Juan definiert sich als politisch links und der Mittelschicht zugehörig. Bei den Demonstranten jedoch sah er vor allem reiche Jugendliche aus wohlbehütetem Elternhaus, die egoistisch ihre eigenen Privilegien eingefordert hätten und wieder ins Ausland reisen wollten. Um die Situation der einfachen Leute – der Arbeitsmigranten, Tagelöhner und Lieferkuriere – sei es ihnen dabei nicht gegangen.

Auf seinem Weg durch das morgendliche Shanghai kommt der freischaffende Filmemacher, der Redefluss durch Corona-Bier und die ersten Sonnenstrahlen des Tages beflügelt, vom Hundertsten ins Tausende: »Nach außen hin ist alles wieder normal. Wir feiern wieder, du kannst es ja selbst sehen«, sagt Juan. Dann fügt er nachdenklich hinzu: »Aber tief in uns drin hat sich alles verändert.« Nichts sei mehr wie früher, sagt er mit Blick auf die Lockdowns, die tiefgreifende Isolation während der Pandemie, aber auch auf den neuen Kalten Krieg mit den USA und auch den polarisierenden Ukraine-Krieg.

»Natürlich sind die Lockdowns und die Weltpolitik verschiedene Dinge, doch hängen die auch miteinander zusammen«, sagt Juan, bevor er sich vage entschuldigt: Als Chinese könne er gewisse politische Dinge nicht so direkt sagen. Doch zwischen den Zeilen ist seine Botschaft klar: Seit Corona sei nicht nur die Welt aus den Fugen geraten, sondern auch das einst sorglose, kosmopolitische Universum der Shanghaier Millennials.

Die Regierung griff den Zorn innerhalb der Bevölkerung schließlich doch auf. Nur wenige Tage nach den Protesten in Shanghai lockerte sie die Corona-Beschränkungen genau so radikal, wie sie zuvor umgesetzt worden waren: Von einem Tag auf den nächsten gab es keine Lockdowns, keine Zwangsquarantäne und keine Massentests mehr. Die rasante Kehrtwende schockierte selbst jene Mediziner, die zuvor für ein baldiges Ende von »Null Covid« plädiert hatten, denn plötzlich schien eine Durchseuchung mit unkontrollierbaren Folgen das Ziel zu sein.

Der Übergang wird nun von den Staatsmedien als »Wunder der Menschheitsgeschichte« gepriesen.

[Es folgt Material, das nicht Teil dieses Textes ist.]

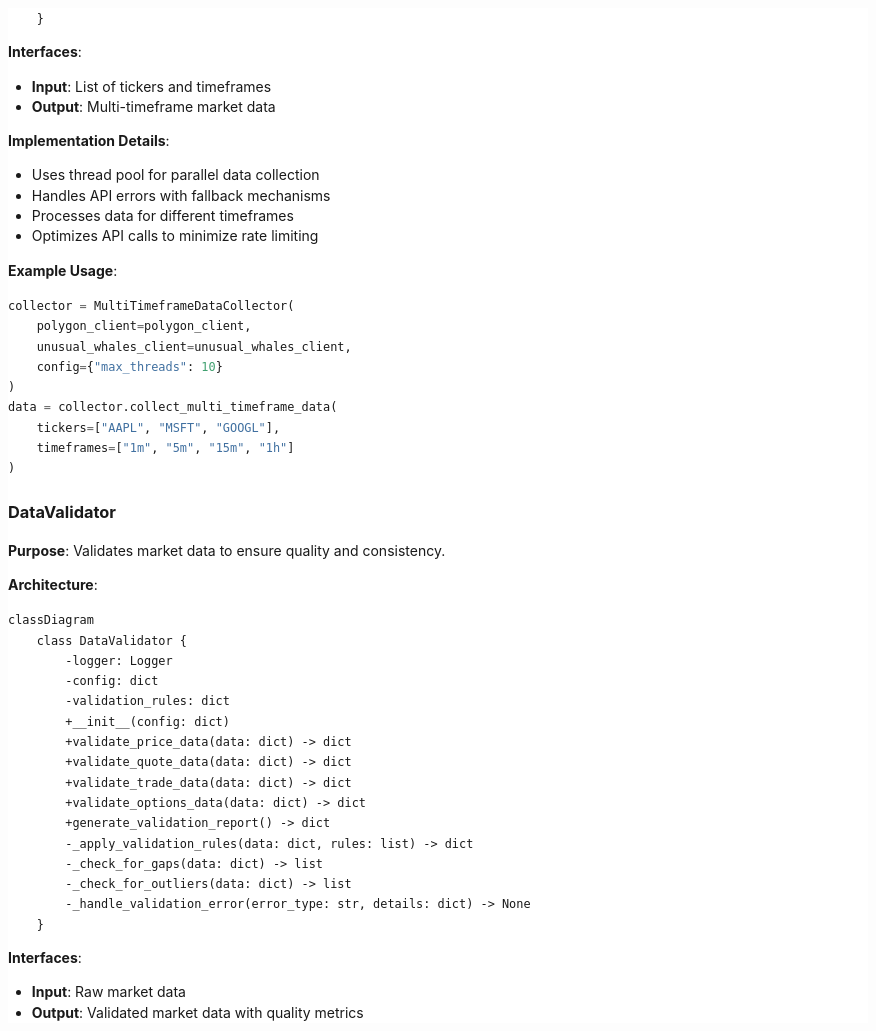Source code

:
 ```mermaid
    }
```

**Interfaces**:
- **Input**: List of tickers and timeframes
- **Output**: Multi-timeframe market data

**Implementation Details**:
- Uses thread pool for parallel data collection
- Handles API errors with fallback mechanisms
- Processes data for different timeframes
- Optimizes API calls to minimize rate limiting

**Example Usage**:
```python
collector = MultiTimeframeDataCollector(
    polygon_client=polygon_client,
    unusual_whales_client=unusual_whales_client,
    config={"max_threads": 10}
)
data = collector.collect_multi_timeframe_data(
    tickers=["AAPL", "MSFT", "GOOGL"],
    timeframes=["1m", "5m", "15m", "1h"]
)
```

### DataValidator

**Purpose**: Validates market data to ensure quality and consistency.

**Architecture**:
```mermaid
classDiagram
    class DataValidator {
        -logger: Logger
        -config: dict
        -validation_rules: dict
        +__init__(config: dict)
        +validate_price_data(data: dict) -> dict
        +validate_quote_data(data: dict) -> dict
        +validate_trade_data(data: dict) -> dict
        +validate_options_data(data: dict) -> dict
        +generate_validation_report() -> dict
        -_apply_validation_rules(data: dict, rules: list) -> dict
        -_check_for_gaps(data: dict) -> list
        -_check_for_outliers(data: dict) -> list
        -_handle_validation_error(error_type: str, details: dict) -> None
    }
```

**Interfaces**:
- **Input**: Raw market data
- **Output**: Validated market data with quality metrics
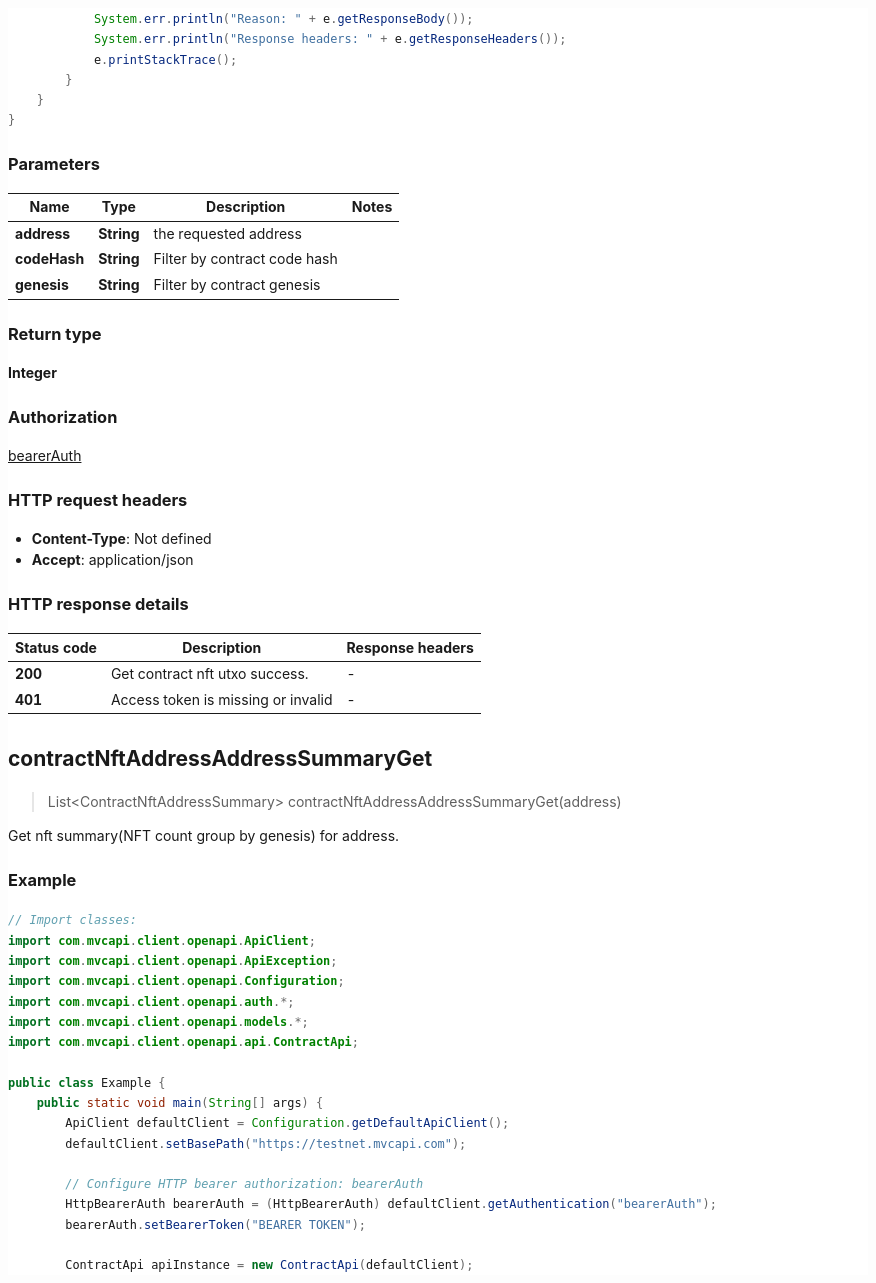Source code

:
 ```java
            System.err.println("Reason: " + e.getResponseBody());
            System.err.println("Response headers: " + e.getResponseHeaders());
            e.printStackTrace();
        }
    }
}
```

### Parameters


Name | Type | Description  | Notes
------------- | ------------- | ------------- | -------------
 **address** | **String**| the requested address |
 **codeHash** | **String**| Filter by contract code hash |
 **genesis** | **String**| Filter by contract genesis |

### Return type

**Integer**

### Authorization

[bearerAuth](../README.md#bearerAuth)

### HTTP request headers

- **Content-Type**: Not defined
- **Accept**: application/json

### HTTP response details
| Status code | Description | Response headers |
|-------------|-------------|------------------|
| **200** | Get contract nft utxo success. |  -  |
| **401** | Access token is missing or invalid |  -  |


## contractNftAddressAddressSummaryGet

> List&lt;ContractNftAddressSummary&gt; contractNftAddressAddressSummaryGet(address)

Get nft summary(NFT count group by genesis) for address.

### Example

```java
// Import classes:
import com.mvcapi.client.openapi.ApiClient;
import com.mvcapi.client.openapi.ApiException;
import com.mvcapi.client.openapi.Configuration;
import com.mvcapi.client.openapi.auth.*;
import com.mvcapi.client.openapi.models.*;
import com.mvcapi.client.openapi.api.ContractApi;

public class Example {
    public static void main(String[] args) {
        ApiClient defaultClient = Configuration.getDefaultApiClient();
        defaultClient.setBasePath("https://testnet.mvcapi.com");
        
        // Configure HTTP bearer authorization: bearerAuth
        HttpBearerAuth bearerAuth = (HttpBearerAuth) defaultClient.getAuthentication("bearerAuth");
        bearerAuth.setBearerToken("BEARER TOKEN");

        ContractApi apiInstance = new ContractApi(defaultClient);
```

Als Xi Jinping zu Beginn des Monats seine dritte Amtszeit beim Nationalen Volkskongress einleitete, sagte sein neuer Premier Li Qiang: »Mehr als drei Jahre lang hat das chinesische Volk unter der starken Führung der Kommunistischen Partei gemeinsam gegen Covid-19 gekämpft, und jetzt haben wir einen großen und entscheidenden Sieg im Kampf gegen die Krankheit errungen.« Weiter sagte Li, der als Parteisekretär Shanghais auch den zweimonatigen Lockdown der Stadt zu verantworten hatte: »Die Ereignisse beweisen, dass Chinas Strategien und Maßnahmen völlig richtig waren.«

Für die Mittzwanzigerin Yaqiu sind solche Worte wie ein Schlag ins Gesicht. Auch wenn sie die neue Normalität in vollen Zügen genießt, hat sie, wie sie sagt, die plötzliche und radikale Corona-Öffnung als »Witz« empfunden, denn: »Der ganze Lockdown war praktisch umsonst«, so die Chinesin.

Unter ihren Altersgenossinnen und Altersgenossen steht sie mit ihrer Meinung durchaus nicht alleine dar. Doch praktisch niemand will mehr über die Narben der Vergangenheit reden, die meisten ihrer Freunde wollen sie am liebsten einfach vergessen. Seither hat sich in Yaqiu erstmals eine Empfindung breitgemacht, die sie nicht mehr loslässt: »Ich fühle mich manchmal, als gehöre ich nicht mehr nach China.«

* Um offene Gespräche führen zu können, wurde den chinesischen Gesprächspartnern Anonymität zugesichert.